NarcissusFae

Please read / vote for my story Auxiliary Automaton 503 which I've entered into the young writer's short story competition!! Good luck for everyone else taking part!!! 

Mystery_Enchanted

Hi! Gosh, you and me have so damn much in common. Thanks for adding my book His Badass Juliet to your reading list, hopee you get some time off to read it later.
          
          On second thoughts, I'd love to have my poems reviewed. There's two of them: Once Upon A Dream, Once Upon A Nightmare and Enchanted Within A Heartbeat.
          
          If you have the time, you could skip off to my profile and have a look at them. I wouldn't ask you tot review my ongoing books because even I can't get enough of editing them. Lol.
          
          Byee.

NarcissusFae

Hi! Great to know there’s someone else like me out there!!! I’ll try to get around to reading His Badass Juliet asap, I bet it’s going to be as amazing as your poems!!! 
            
            Once Upon A Dream, Once Upon A Nightmare, was really moving and emotional for me and I think you did a great job of writing about such a deep and powerful theme, especially as conflict and terrorism was, and still is, a huge part of some people’s lives. 
            
            Basically, I thought it was beautiful.
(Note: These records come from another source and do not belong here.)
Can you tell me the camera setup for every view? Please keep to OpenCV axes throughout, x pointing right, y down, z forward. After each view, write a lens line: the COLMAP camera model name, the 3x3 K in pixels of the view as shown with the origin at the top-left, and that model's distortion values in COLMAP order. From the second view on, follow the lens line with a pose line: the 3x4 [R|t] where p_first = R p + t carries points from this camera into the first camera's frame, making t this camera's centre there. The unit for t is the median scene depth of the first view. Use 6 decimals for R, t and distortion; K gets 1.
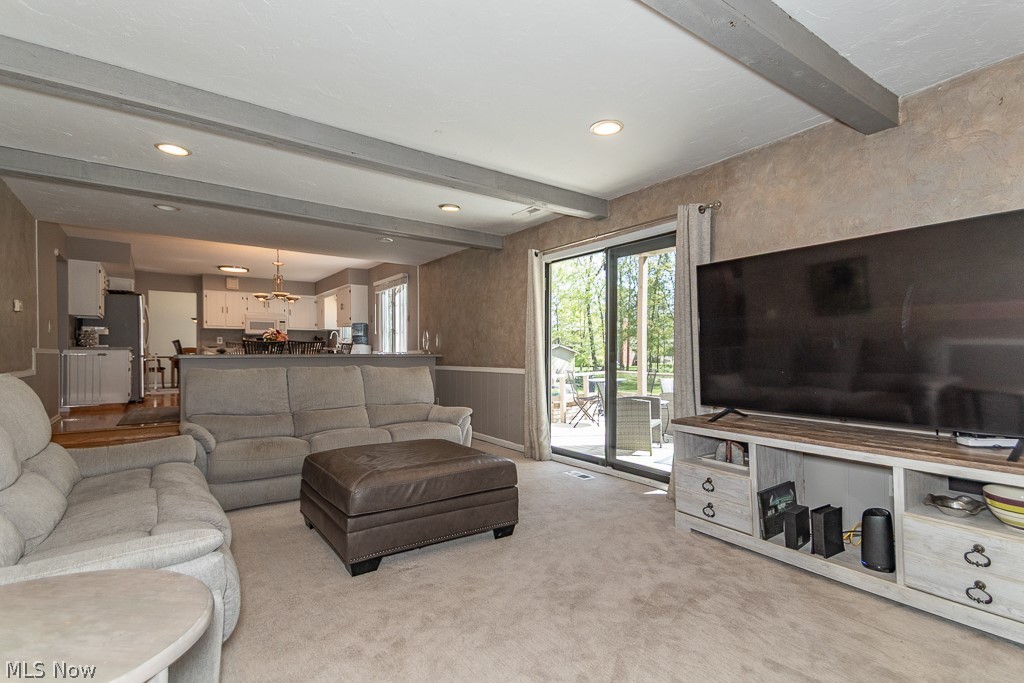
lens RADIAL K [[464.8, 0, 509.7], [0, 464.8, 342.0], [0, 0, 1]] dist [0.029476, -0.011200]
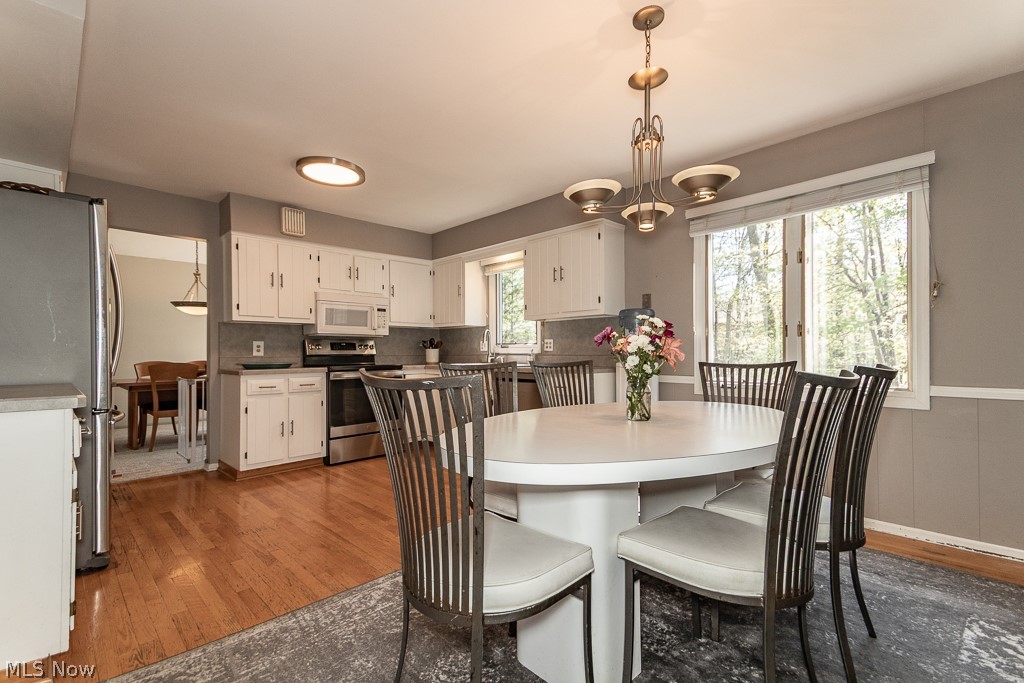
lens RADIAL K [[464.8, 0, 515.0], [0, 464.8, 350.5], [0, 0, 1]] dist [0.029476, -0.011200]
pose [[0.989480, -0.007550, 0.144473, -0.446209], [0.004586, 0.999772, 0.020839, -0.010476], [-0.144597, -0.019957, 0.989289, 0.524697]]
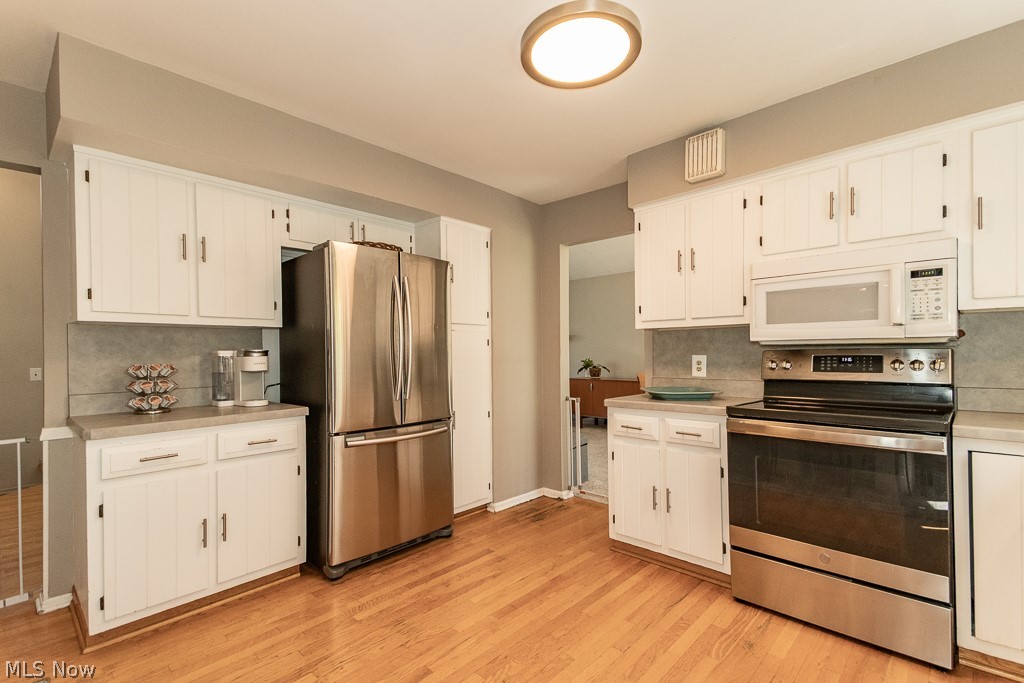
lens RADIAL K [[464.8, 0, 511.7], [0, 464.8, 352.2], [0, 0, 1]] dist [0.029476, -0.011200]
pose [[0.159514, -0.004008, -0.987188, -0.345215], [0.042848, 0.999077, 0.002867, -0.019088], [0.986265, -0.042757, 0.159539, 0.845073]]
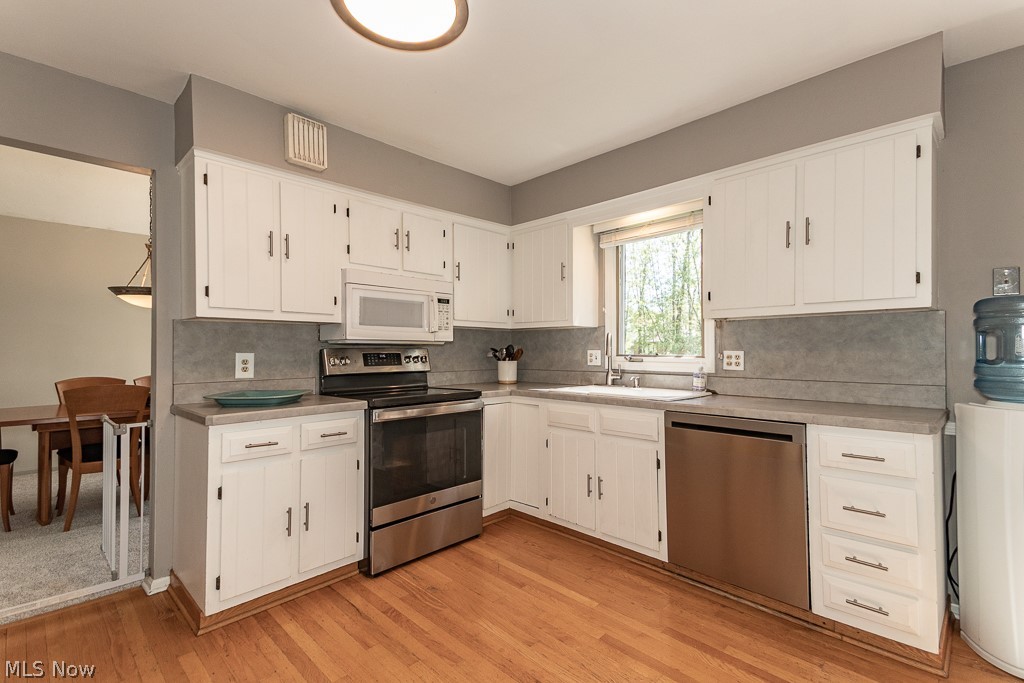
lens RADIAL K [[464.8, 0, 508.2], [0, 464.8, 346.6], [0, 0, 1]] dist [0.029476, -0.011200]
pose [[0.988508, -0.003208, 0.151132, -0.521505], [0.000182, 0.999799, 0.020029, -0.019953], [-0.151166, -0.019771, 0.988311, 0.731084]]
Just make sure it makes sense and that the reader can understand what you mean, for example, “...stained with shock, mischief replaced terror,” sounds like mischief is replacing terror, rather than the other way around. 
            
            My favourite thing about Enchanted Within A Heartbeat, was that is was so relatable. Almost everyone will have a crush on someone, but be too scared of rejection to tell them, and you’ve captured that feeling really well. Again, just make sure it’s understandable, the last two lines especially.
            
             If I’m being picky, I would say “But hopelessly involved I was, nobody’s fault but mine,” is grammatically incorrect and would sound better if you rearranged it: “But I was hopelessly involved, nobody’s fault but mine,” or “But hopelessly involved was I,” (although that sounds incredibly posh).
            
            I loved the last line, especially how the title was part of the poem and summed it up perfectly. But after the second comma, it doesn’t make sense. Personally (feel free to ignore me if you don’t like it), I would enter “I would drown or transcend was for me to find out,” onto another line and put a “whether” or “if” or something to that effect in front of it: 
            
            “Enchanted within a heartbeat, he ruled my heart.
            
            Whether I would drown or transcend was for me to find out.”
            
            Sorry it’s a bit long! I really did love both your poems, and I’m so excited about reading His Badass Juliet!!!!